◆ **Instructions to follow**
So long as no pictures are carried over, output the records below exactly.

____ Dataset content

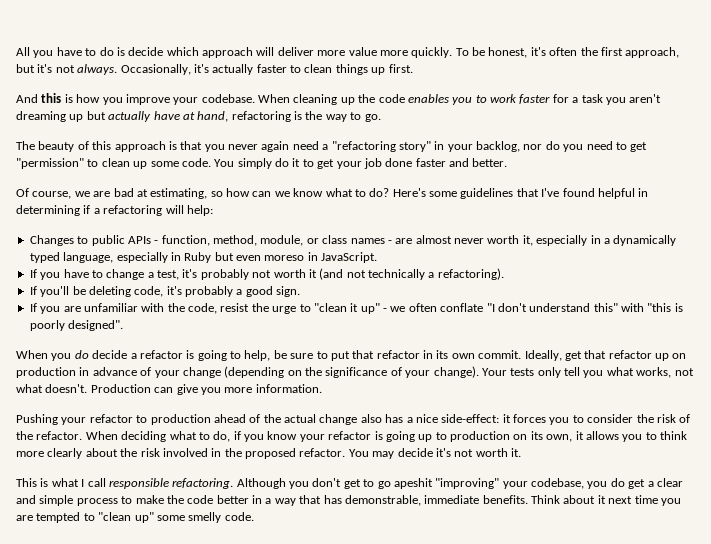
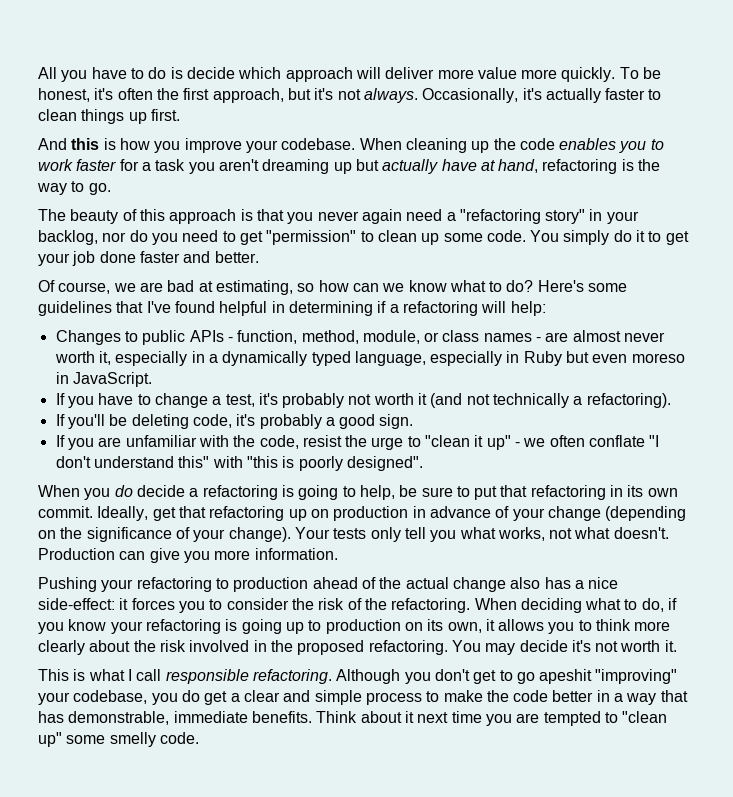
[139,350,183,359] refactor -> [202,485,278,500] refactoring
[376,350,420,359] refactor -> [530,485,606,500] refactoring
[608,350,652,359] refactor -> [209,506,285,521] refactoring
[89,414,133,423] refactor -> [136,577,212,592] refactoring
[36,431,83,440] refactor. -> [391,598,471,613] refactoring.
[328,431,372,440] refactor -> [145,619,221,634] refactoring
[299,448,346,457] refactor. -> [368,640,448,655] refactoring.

________

◆ **Final answer**
[139,350,183,359] refactor -> [202,485,278,500] refactoring
[376,350,420,359] refactor -> [530,485,606,500] refactoring
[608,350,652,359] refactor -> [209,506,285,521] refactoring
[89,414,133,423] refactor -> [136,577,212,592] refactoring
[36,431,83,440] refactor. -> [391,598,471,613] refactoring.
[328,431,372,440] refactor -> [145,619,221,634] refactoring
[299,448,346,457] refactor. -> [368,640,448,655] refactoring.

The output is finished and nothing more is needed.